***** Input records *****
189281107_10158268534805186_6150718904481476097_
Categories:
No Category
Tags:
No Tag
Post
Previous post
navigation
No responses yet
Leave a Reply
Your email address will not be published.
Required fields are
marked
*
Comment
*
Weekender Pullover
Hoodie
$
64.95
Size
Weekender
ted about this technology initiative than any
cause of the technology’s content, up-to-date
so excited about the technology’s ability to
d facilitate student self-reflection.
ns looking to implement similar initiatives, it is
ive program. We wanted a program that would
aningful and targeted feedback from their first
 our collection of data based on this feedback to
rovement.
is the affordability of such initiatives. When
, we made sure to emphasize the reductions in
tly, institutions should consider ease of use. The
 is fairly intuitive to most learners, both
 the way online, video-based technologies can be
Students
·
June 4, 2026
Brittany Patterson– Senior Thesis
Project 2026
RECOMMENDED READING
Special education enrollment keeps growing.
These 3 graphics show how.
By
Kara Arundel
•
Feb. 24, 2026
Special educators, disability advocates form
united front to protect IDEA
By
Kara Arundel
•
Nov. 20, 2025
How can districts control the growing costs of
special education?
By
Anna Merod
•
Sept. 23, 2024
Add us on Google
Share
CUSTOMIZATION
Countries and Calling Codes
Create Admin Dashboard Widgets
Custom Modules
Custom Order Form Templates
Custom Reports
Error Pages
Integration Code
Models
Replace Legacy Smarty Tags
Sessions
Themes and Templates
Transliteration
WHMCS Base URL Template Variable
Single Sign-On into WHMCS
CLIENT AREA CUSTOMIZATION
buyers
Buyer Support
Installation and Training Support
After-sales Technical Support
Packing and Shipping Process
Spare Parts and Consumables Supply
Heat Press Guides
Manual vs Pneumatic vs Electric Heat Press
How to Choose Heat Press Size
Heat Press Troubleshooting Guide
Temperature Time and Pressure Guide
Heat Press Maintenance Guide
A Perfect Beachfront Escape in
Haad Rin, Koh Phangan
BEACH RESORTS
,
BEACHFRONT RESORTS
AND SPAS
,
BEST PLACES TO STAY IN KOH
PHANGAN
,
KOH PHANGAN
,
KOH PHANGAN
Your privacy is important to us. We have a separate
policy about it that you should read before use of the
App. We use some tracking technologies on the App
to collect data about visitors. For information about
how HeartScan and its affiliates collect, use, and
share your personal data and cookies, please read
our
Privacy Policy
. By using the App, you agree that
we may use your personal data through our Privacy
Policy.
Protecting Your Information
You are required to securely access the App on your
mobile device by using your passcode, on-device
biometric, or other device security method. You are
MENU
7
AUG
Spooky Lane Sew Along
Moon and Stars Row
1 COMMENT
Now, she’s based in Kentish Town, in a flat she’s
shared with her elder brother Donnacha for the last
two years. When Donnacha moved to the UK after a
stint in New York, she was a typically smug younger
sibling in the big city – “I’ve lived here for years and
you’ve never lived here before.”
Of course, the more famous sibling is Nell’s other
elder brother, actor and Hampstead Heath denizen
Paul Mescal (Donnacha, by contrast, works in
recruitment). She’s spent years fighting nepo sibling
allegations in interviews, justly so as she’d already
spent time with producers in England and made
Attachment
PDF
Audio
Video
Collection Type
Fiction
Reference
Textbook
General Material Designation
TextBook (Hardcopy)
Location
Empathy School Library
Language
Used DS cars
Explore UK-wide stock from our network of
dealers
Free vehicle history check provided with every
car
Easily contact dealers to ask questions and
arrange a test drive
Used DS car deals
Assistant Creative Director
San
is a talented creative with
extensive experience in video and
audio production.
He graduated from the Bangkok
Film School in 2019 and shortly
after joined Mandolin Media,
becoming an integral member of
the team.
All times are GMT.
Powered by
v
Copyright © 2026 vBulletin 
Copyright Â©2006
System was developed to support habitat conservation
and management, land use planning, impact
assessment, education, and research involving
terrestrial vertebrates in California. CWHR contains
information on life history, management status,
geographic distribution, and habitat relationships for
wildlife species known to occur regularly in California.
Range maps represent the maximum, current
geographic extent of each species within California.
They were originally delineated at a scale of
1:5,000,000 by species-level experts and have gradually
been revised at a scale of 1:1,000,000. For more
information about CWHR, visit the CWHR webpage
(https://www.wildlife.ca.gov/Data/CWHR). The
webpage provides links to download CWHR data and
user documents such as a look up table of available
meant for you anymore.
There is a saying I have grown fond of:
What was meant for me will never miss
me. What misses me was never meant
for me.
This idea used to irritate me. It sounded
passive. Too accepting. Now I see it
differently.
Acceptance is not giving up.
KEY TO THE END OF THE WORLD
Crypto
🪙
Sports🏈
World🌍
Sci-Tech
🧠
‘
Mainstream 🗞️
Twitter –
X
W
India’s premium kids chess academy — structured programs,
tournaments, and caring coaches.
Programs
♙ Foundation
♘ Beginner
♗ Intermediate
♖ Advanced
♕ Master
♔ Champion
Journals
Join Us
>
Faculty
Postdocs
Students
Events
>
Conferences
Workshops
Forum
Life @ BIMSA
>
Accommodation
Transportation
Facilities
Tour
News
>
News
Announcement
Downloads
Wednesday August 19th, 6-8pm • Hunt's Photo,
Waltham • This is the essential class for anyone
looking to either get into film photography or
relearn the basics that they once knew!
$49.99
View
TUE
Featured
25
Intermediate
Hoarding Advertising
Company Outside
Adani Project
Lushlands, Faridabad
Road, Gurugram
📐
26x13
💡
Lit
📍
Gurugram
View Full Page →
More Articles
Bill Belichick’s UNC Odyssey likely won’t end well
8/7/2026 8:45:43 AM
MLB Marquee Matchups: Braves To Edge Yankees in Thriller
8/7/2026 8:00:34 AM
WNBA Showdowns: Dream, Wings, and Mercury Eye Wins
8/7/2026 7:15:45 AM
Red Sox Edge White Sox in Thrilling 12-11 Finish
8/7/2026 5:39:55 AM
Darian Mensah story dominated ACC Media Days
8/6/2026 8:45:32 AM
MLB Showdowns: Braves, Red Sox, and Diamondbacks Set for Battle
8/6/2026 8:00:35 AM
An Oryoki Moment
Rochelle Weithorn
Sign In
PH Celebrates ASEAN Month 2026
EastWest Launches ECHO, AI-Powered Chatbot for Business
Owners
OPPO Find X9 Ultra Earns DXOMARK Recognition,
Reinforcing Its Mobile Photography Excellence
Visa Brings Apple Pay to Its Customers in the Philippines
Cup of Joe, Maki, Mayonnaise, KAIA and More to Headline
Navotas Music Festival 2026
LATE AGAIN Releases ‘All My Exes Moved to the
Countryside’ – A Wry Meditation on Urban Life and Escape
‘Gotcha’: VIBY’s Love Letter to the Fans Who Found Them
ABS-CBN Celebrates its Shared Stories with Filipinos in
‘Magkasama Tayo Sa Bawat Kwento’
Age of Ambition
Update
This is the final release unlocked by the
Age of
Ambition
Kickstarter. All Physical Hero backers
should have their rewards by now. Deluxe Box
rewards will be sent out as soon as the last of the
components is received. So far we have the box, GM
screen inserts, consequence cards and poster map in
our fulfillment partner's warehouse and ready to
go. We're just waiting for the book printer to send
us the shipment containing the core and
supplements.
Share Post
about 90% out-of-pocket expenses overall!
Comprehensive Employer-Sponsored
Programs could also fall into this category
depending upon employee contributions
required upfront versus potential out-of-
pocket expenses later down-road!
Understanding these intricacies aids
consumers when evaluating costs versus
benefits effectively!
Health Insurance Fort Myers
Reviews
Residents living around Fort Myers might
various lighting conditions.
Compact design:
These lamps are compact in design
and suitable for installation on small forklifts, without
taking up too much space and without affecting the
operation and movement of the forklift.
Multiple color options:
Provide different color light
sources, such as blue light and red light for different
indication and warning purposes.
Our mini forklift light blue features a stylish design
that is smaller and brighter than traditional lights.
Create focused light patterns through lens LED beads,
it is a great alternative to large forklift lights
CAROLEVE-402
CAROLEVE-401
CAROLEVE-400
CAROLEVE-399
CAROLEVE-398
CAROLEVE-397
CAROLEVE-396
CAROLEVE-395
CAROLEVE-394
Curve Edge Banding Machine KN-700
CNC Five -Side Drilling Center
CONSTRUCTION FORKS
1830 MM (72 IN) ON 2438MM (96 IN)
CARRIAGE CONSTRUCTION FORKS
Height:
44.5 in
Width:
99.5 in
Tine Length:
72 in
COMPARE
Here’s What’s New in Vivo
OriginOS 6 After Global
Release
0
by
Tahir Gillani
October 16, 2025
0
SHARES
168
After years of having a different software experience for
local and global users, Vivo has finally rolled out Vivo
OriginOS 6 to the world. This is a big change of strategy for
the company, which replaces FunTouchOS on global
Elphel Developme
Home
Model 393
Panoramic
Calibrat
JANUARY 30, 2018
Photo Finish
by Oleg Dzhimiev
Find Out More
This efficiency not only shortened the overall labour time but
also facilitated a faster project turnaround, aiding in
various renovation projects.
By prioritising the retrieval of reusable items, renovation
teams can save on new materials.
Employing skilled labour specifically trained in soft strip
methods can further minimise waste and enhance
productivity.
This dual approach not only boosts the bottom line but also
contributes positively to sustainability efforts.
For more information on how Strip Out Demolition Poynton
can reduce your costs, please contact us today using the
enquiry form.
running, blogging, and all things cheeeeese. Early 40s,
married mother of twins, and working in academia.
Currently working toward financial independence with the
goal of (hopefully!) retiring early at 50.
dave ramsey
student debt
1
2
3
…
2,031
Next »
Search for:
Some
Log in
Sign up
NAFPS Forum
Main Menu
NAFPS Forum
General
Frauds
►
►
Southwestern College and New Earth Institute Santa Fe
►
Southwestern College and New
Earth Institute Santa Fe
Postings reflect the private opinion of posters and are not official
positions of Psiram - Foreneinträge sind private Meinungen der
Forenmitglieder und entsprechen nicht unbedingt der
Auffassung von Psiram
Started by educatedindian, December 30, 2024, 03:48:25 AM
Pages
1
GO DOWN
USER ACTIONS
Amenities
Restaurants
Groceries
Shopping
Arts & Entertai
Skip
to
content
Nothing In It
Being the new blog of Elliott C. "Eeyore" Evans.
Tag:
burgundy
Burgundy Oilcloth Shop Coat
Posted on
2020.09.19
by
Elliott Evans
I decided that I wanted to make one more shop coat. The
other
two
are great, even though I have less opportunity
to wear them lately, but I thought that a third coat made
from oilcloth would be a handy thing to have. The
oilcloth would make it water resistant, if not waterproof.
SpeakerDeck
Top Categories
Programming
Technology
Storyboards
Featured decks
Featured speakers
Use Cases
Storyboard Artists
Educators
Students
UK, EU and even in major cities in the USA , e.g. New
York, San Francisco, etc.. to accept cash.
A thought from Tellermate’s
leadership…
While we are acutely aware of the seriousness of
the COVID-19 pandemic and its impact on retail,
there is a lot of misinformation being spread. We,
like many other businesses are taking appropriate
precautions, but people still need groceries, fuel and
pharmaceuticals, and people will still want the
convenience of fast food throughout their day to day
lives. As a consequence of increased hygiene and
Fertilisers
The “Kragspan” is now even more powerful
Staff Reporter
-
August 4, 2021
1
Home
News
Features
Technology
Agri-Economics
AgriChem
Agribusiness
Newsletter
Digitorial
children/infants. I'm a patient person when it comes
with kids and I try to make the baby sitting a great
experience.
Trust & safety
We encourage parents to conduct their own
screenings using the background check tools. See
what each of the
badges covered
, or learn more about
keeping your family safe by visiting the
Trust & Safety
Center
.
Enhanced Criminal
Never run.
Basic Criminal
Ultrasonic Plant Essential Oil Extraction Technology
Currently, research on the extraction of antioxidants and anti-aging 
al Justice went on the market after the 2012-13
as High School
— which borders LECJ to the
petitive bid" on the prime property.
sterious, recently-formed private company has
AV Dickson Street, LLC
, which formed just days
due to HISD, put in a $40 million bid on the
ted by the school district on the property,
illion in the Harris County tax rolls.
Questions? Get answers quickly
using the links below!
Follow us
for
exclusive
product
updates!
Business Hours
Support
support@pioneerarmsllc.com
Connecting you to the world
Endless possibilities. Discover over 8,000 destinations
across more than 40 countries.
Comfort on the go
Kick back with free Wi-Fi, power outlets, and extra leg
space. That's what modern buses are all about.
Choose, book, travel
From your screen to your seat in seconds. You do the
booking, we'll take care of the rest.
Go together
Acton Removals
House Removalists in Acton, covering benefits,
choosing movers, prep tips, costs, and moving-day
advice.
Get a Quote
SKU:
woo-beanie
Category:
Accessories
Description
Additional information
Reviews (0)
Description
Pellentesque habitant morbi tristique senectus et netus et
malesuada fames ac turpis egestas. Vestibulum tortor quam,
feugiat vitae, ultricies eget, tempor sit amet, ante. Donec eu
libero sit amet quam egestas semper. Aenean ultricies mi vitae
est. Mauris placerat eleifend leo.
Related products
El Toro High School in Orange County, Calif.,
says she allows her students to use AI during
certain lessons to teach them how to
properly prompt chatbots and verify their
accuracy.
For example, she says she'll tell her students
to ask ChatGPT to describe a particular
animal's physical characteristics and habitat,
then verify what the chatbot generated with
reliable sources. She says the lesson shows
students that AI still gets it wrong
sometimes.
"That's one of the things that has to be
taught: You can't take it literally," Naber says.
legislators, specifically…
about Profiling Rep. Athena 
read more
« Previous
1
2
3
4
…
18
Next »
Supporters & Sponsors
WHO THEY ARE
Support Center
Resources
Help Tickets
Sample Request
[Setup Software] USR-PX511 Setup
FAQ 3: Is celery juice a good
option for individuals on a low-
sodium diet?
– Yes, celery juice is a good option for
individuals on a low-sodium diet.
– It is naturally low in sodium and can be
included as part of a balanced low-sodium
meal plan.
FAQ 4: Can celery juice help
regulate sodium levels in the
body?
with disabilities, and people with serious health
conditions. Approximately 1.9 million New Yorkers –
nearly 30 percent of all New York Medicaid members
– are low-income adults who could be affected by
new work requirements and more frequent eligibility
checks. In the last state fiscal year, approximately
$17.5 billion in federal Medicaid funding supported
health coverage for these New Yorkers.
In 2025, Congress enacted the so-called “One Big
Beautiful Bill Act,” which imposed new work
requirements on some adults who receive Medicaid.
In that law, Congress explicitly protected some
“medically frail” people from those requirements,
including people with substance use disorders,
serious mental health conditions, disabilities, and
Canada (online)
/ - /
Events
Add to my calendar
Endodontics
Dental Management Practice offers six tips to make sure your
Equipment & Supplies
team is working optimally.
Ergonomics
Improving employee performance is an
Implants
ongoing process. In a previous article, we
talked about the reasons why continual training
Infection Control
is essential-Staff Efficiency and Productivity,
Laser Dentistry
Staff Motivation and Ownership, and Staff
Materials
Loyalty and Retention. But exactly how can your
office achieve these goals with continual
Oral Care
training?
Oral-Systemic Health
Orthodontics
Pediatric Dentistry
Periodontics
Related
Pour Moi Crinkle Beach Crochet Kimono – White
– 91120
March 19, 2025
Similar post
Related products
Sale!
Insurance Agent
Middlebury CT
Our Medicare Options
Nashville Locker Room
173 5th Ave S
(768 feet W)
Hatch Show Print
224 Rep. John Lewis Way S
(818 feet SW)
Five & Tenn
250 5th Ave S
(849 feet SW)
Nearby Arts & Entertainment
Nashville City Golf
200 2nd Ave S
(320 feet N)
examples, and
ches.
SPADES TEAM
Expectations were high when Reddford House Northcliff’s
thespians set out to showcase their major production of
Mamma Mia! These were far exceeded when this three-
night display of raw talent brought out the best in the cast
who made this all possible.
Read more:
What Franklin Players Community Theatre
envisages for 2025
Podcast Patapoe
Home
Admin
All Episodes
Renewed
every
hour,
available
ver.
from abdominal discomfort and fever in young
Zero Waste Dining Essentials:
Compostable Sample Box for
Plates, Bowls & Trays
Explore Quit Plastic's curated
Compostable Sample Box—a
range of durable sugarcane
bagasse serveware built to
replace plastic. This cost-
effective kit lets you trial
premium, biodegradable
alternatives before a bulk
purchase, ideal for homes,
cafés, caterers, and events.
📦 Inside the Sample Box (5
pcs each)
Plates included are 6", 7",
*****
Reproduce the records starting at the beginning and ending at the line that contains "ted about this technology initiative than any", including that line.

189281107_10158268534805186_6150718904481476097_
Categories:
No Category
Tags:
No Tag
Post
Previous post
navigation
No responses yet
Leave a Reply
Your email address will not be published.
Required fields are
marked
*
Comment
*
Weekender Pullover
Hoodie
$
64.95
Size
Weekender
ted about this technology initiative than any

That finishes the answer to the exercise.